[Study text]
● ● ● ●

The broadcast endpoint fans out individual override ECTs to each
target and returns per-agent results.

# Dead Man's Switch {#dead-man}

For maximum reliability, agents SHOULD implement a heartbeat
mechanism: the agent periodically pings an operator heartbeat
endpoint.  If the heartbeat is missed for a configurable duration,
the agent automatically enters Level 1 (PAUSE).

This provides a safety net when network connectivity to the
operator is lost.  The `unreachable_human` policy from
ACP-DAG-HITL governs behavior when the dead man's switch
activates: either `abort` or `safe_pause`.

# Security Considerations

Override commands are high-privilege operations.  All override
endpoints MUST require authentication via mutual TLS or signed
JWTs.

Override ECTs MUST be signed at L2 or L3.  Agents MUST verify
signatures before processing.

To prevent replay attacks, agents MUST reject override ECTs with
`iat` more than 30 seconds in the past.  The `jti` MUST be unique;
agents MUST reject duplicate `jti` values.

Deployments SHOULD implement multi-operator approval for Level 4
(TAKEOVER), requiring two independent operator identities.

The override endpoint SHOULD be served on a separate port or
network interface from the agent's main API to ensure availability
during overload.

# IANA Considerations

This document requests the following registrations:

1. Well-known URI registrations for `hitl/override`,
   `hitl/resume`, `hitl/lift`, and `hitl/status` per {{RFC8615}}.

● ● ● ●

[Record excerpts]
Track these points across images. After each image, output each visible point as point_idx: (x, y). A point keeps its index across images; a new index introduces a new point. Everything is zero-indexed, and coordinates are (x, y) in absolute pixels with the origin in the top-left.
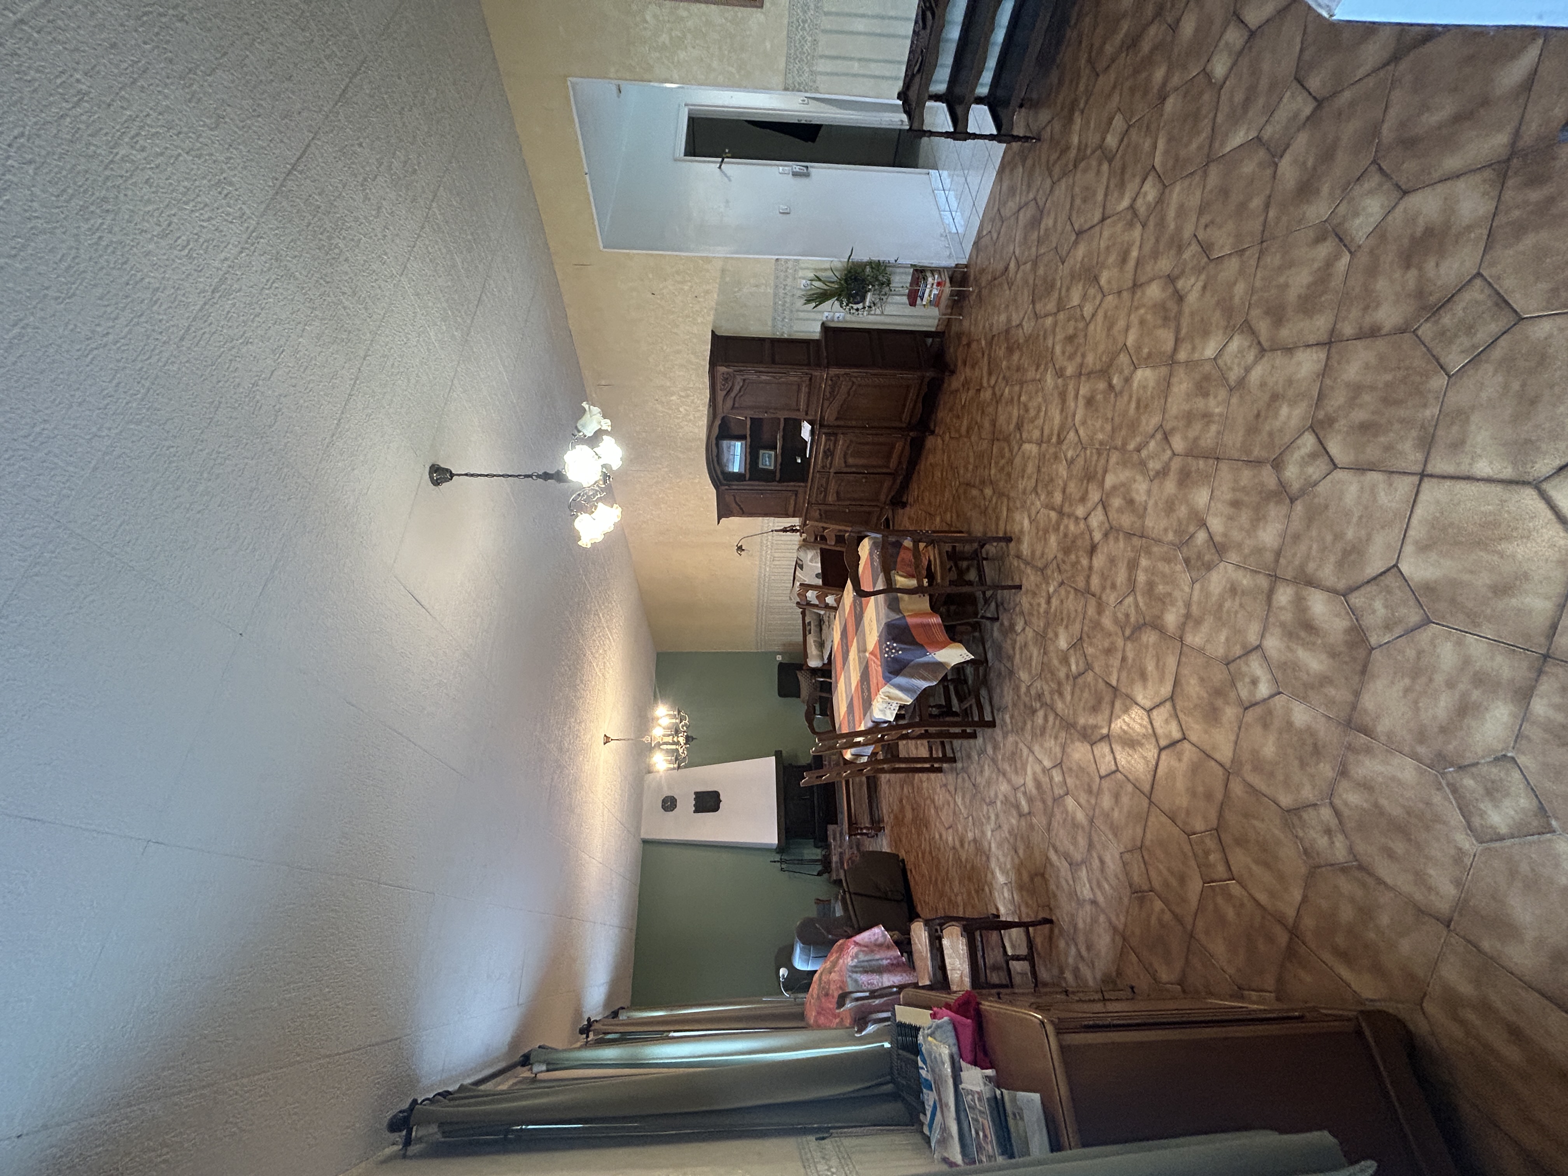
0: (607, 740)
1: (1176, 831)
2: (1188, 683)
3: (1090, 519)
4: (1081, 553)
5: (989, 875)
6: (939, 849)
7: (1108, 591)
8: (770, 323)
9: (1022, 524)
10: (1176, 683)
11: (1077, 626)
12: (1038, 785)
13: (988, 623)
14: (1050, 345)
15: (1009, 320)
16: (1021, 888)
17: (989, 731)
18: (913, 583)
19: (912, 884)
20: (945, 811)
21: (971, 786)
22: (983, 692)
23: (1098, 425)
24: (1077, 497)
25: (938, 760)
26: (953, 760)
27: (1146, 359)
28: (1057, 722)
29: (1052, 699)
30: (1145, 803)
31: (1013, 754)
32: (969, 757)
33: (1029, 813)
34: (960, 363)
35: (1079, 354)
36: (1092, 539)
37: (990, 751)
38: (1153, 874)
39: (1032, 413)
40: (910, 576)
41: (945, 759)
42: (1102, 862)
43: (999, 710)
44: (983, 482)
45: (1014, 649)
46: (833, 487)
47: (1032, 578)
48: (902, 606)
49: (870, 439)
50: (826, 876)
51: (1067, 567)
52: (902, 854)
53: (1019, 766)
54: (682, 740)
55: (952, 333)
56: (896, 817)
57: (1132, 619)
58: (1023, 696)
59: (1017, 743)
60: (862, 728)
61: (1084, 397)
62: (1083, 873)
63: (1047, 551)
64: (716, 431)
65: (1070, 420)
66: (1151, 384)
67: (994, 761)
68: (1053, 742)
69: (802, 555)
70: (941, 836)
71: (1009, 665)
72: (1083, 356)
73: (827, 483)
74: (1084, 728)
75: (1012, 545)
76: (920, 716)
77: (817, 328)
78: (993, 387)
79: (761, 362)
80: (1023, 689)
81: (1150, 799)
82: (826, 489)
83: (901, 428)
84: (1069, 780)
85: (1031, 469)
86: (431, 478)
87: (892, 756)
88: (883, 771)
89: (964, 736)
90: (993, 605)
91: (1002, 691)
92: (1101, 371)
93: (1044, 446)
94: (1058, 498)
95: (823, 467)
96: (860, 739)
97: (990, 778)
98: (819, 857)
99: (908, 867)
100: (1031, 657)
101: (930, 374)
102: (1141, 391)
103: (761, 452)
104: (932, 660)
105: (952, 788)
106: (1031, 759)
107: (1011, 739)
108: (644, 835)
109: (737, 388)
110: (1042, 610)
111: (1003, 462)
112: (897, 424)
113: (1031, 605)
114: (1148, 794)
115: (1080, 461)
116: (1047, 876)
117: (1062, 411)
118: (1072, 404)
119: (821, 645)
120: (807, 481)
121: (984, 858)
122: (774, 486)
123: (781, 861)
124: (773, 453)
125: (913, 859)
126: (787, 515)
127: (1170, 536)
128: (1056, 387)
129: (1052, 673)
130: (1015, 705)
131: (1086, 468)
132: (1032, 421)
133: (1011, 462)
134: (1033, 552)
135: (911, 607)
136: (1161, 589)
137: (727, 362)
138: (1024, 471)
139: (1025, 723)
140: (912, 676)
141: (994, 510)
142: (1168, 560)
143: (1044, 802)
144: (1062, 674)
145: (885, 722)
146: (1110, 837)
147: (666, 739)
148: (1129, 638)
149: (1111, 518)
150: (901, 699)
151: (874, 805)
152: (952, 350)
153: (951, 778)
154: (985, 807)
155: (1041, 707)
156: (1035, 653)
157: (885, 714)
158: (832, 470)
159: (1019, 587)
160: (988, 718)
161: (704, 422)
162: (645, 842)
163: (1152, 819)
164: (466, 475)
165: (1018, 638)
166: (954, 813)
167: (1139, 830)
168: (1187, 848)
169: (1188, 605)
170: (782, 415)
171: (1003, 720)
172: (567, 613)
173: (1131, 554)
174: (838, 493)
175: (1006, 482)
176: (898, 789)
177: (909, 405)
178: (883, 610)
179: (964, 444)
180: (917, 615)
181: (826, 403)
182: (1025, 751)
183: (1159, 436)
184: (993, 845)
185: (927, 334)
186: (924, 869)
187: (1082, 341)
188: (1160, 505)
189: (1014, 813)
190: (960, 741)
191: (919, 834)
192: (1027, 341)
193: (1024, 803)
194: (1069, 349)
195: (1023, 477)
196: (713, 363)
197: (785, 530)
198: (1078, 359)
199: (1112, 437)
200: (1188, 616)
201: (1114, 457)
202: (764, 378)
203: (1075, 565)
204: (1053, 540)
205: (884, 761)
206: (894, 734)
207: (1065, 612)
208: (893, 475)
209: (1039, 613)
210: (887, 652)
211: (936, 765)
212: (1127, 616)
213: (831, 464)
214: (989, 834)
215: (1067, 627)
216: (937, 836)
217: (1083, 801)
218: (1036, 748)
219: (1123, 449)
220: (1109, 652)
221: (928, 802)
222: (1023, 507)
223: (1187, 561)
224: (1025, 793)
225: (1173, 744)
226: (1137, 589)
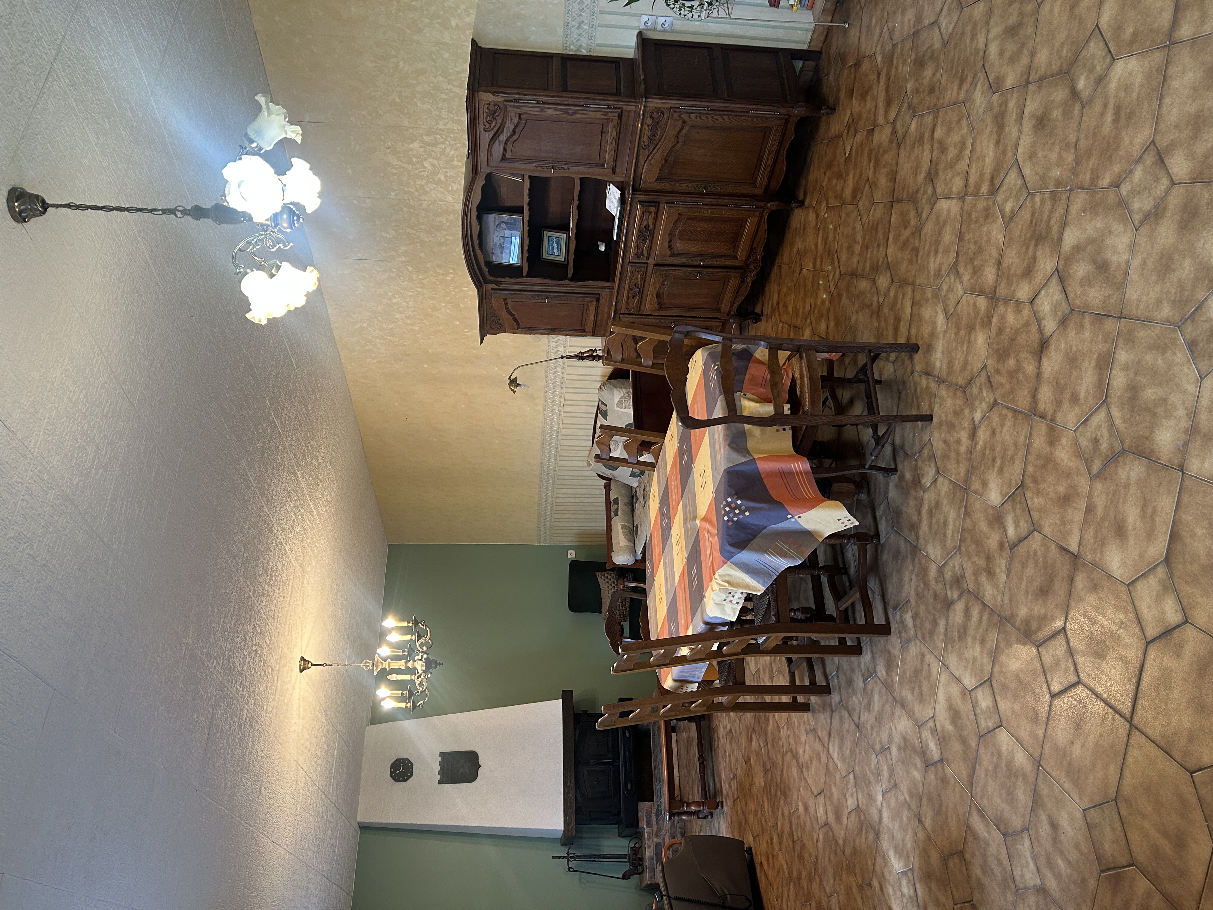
0: (305, 665)
1: (1171, 768)
2: (1193, 535)
3: (1038, 301)
4: (1023, 355)
5: (879, 861)
6: (803, 829)
7: (1066, 405)
8: (560, 31)
9: (934, 322)
10: (1174, 537)
11: (1018, 467)
12: (955, 716)
13: (880, 476)
14: (981, 45)
15: (919, 18)
16: (928, 876)
17: (880, 640)
18: (768, 409)
19: (762, 883)
20: (813, 771)
21: (853, 726)
22: (873, 585)
23: (1054, 156)
24: (1019, 272)
25: (803, 690)
26: (826, 690)
27: (1131, 44)
28: (985, 618)
29: (977, 583)
30: (1122, 727)
31: (917, 672)
32: (850, 682)
33: (941, 760)
34: (843, 94)
35: (1026, 52)
36: (1041, 331)
37: (881, 671)
38: (1135, 837)
39: (952, 152)
40: (764, 400)
41: (814, 689)
42: (1054, 826)
43: (895, 608)
44: (876, 269)
45: (919, 512)
46: (651, 288)
47: (949, 402)
48: (751, 444)
49: (707, 213)
50: (635, 879)
51: (1002, 379)
52: (749, 841)
53: (925, 689)
54: (420, 666)
55: (833, 50)
56: (740, 784)
57: (1104, 446)
58: (933, 583)
59: (923, 655)
60: (690, 632)
61: (1032, 116)
62: (1024, 848)
63: (970, 358)
64: (477, 198)
65: (1010, 154)
66: (1139, 79)
67: (888, 686)
68: (978, 649)
69: (606, 395)
70: (806, 809)
71: (912, 538)
72: (1033, 54)
73: (644, 279)
74: (1027, 622)
75: (918, 357)
76: (778, 616)
77: (632, 41)
78: (894, 123)
79: (546, 89)
80: (933, 571)
81: (1130, 720)
82: (641, 292)
83: (754, 197)
84: (1003, 705)
85: (948, 237)
86: (11, 209)
87: (736, 683)
88: (721, 707)
89: (843, 649)
90: (888, 449)
91: (901, 580)
92: (1060, 72)
93: (968, 199)
94: (989, 274)
95: (638, 255)
96: (684, 651)
97: (882, 711)
98: (625, 851)
99: (758, 859)
100: (945, 523)
101: (798, 111)
102: (1122, 95)
103: (547, 234)
104: (795, 527)
105: (823, 734)
106: (944, 678)
107: (914, 650)
108: (363, 817)
109: (509, 128)
110: (963, 449)
111: (907, 232)
112: (748, 190)
113: (945, 442)
114: (1127, 712)
115: (1026, 215)
116: (968, 856)
117: (998, 142)
118: (1014, 132)
119: (633, 532)
120: (614, 281)
121: (871, 836)
122: (566, 286)
123: (568, 857)
124: (564, 236)
125: (764, 847)
126: (583, 332)
127: (1166, 311)
128: (990, 108)
129: (978, 543)
130: (920, 596)
131: (1033, 224)
132: (952, 165)
133: (918, 231)
134: (950, 364)
135: (764, 447)
136: (1150, 393)
137: (494, 86)
138: (937, 242)
139: (935, 623)
140: (764, 550)
141: (893, 307)
142: (1161, 347)
143: (963, 741)
144: (993, 542)
145: (724, 624)
146: (1067, 785)
147: (396, 665)
148: (1098, 475)
149: (1071, 295)
150: (747, 586)
151: (709, 772)
152: (831, 77)
153: (823, 718)
154: (873, 757)
155: (960, 595)
156: (952, 515)
157: (723, 611)
158: (651, 261)
159: (929, 418)
160: (879, 619)
161: (459, 185)
162: (364, 828)
163: (1134, 752)
164: (68, 206)
165: (926, 496)
166: (827, 771)
167: (1113, 771)
168: (1188, 792)
169: (1193, 414)
170: (577, 172)
171: (902, 622)
172: (244, 463)
173: (1102, 347)
174: (659, 296)
175: (911, 262)
176: (744, 741)
177: (768, 160)
178: (722, 450)
179: (848, 215)
180: (772, 457)
181: (644, 154)
182: (935, 667)
183: (1149, 159)
184: (885, 815)
185: (795, 54)
186: (782, 861)
187: (1030, 30)
188: (1150, 264)
189: (919, 763)
190: (836, 659)
191: (774, 807)
192: (945, 44)
193: (932, 745)
194: (1011, 47)
195: (936, 252)
196: (474, 87)
197: (580, 357)
198: (1025, 60)
199: (1075, 172)
200: (1193, 431)
201: (1079, 200)
202: (550, 112)
203: (1013, 374)
204: (980, 339)
205: (721, 691)
206: (738, 643)
207: (999, 448)
208: (742, 269)
209: (958, 454)
210: (727, 514)
211: (801, 699)
212: (1096, 442)
213: (650, 249)
214: (879, 798)
215: (1001, 470)
216: (801, 808)
217: (1024, 734)
218: (953, 661)
219: (1093, 187)
220: (1066, 500)
221: (788, 757)
222: (935, 296)
223: (1192, 345)
224: (934, 731)
225: (1167, 633)
226: (1113, 400)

● ● ● ●

[Work request 1]
Please answer these questions from the override text:
(a) Which level does an agent enter automatically when its heartbeat is missed for the configured duration?
(b) How far in the past can an override ECT's `iat` be before agents must reject it?
(c) How many independent operator identities does multi-operator approval for Level 4 require?
[Work request 2]
Write out the override text from "Deployments SHOULD implement" up to and including "during overload.", changing "overload" to "heavy load".

[Response 1]
(a) Level 1 (PAUSE).
(b) No more than 30 seconds. Agents must reject override ECTs with `iat` more than 30 seconds in the past.
(c) Two.

[Response 2]
Deployments SHOULD implement multi-operator approval for Level 4
(TAKEOVER), requiring two independent operator identities.

The override endpoint SHOULD be served on a separate port or
network interface from the agent's main API to ensure availability
during heavy load.